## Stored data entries

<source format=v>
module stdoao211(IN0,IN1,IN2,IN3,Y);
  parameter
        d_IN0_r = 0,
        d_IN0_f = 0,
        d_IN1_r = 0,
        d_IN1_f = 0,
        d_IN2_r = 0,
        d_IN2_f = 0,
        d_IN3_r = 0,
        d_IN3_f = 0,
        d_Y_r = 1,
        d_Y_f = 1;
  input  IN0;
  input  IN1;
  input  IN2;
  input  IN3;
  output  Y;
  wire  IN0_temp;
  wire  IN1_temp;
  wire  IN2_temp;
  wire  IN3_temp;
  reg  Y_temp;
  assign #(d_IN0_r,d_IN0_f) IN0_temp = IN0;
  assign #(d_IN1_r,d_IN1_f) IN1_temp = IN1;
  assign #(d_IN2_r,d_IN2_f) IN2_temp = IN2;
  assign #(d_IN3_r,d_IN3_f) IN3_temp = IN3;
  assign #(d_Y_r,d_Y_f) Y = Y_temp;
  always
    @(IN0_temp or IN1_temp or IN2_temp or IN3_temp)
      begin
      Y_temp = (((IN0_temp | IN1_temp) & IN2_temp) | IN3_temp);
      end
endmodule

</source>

...

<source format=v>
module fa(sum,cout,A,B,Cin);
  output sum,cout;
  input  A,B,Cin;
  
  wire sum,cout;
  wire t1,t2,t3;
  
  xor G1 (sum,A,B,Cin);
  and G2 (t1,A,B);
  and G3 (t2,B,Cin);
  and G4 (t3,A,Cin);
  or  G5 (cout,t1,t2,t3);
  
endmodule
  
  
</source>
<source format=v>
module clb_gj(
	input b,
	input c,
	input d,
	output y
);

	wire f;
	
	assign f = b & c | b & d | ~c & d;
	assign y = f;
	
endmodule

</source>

## Task brief
Select every line in the records above that contains the word "assign".

## Answer to this task
  assign #(d_IN0_r,d_IN0_f) IN0_temp = IN0;
  assign #(d_IN1_r,d_IN1_f) IN1_temp = IN1;
  assign #(d_IN2_r,d_IN2_f) IN2_temp = IN2;
  assign #(d_IN3_r,d_IN3_f) IN3_temp = IN3;
  assign #(d_Y_r,d_Y_f) Y = Y_temp;
	assign f = b & c | b & d | ~c & d;
	assign y = f;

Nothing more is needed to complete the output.